Saved entries:
--- START ---

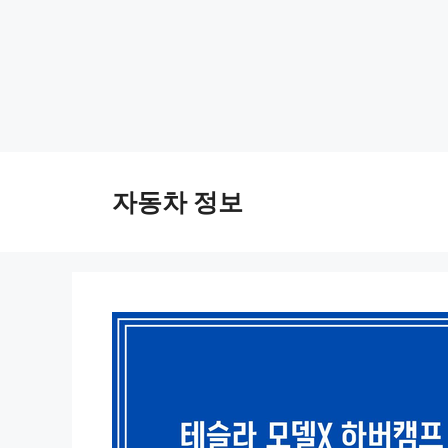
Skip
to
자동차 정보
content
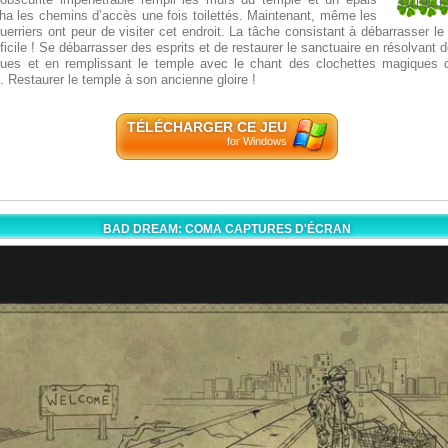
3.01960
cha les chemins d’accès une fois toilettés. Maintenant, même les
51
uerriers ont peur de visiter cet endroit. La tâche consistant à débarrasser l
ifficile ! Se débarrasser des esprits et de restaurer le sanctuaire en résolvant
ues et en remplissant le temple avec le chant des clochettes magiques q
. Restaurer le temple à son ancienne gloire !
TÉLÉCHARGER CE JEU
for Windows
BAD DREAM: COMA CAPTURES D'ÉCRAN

--- END ---

Requirement:
Pull each line containing the word "temple" out of the data above.

Answer to the problem:
ues et en remplissant le temple avec le chant des clochettes magiques q
. Restaurer le temple à son ancienne gloire !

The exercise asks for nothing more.